▶ WHAT IS NEEDED
Your transcription must include every record word for word and no pictures.

DATA FOR THIS EXERCISE Start Marker

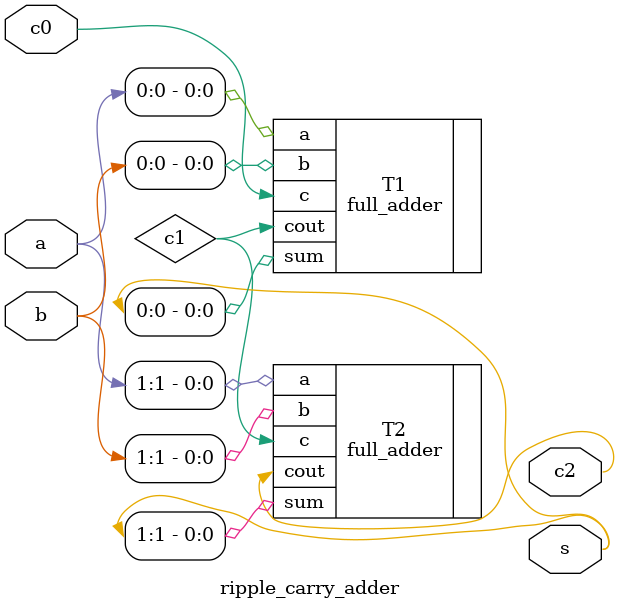
<source format=v>
`timescale 1ns / 1ps
module ripple_carry_adder(
    input [1:0] a,
    input [1:0] b,
    input c0,
    output c2,
    output [1:0] s
    );

    wire c1;

    full_adder T1(.a(a[0]), .b(b[0]), .c(c0), .sum(s[0]), .cout(c1));
    full_adder T2(.a(a[1]), .b(b[1]), .c(c1), .sum(s[1]), .cout(c2));

endmodule

</source>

DATA FOR THIS EXERCISE End Marker

▶ SOLUTION FOR THIS EXERCISE
<source format=v>
`timescale 1ns / 1ps
module ripple_carry_adder(
    input [1:0] a,
    input [1:0] b,
    input c0,
    output c2,
    output [1:0] s
    );

    wire c1;

    full_adder T1(.a(a[0]), .b(b[0]), .c(c0), .sum(s[0]), .cout(c1));
    full_adder T2(.a(a[1]), .b(b[1]), .c(c1), .sum(s[1]), .cout(c2));

endmodule

</source>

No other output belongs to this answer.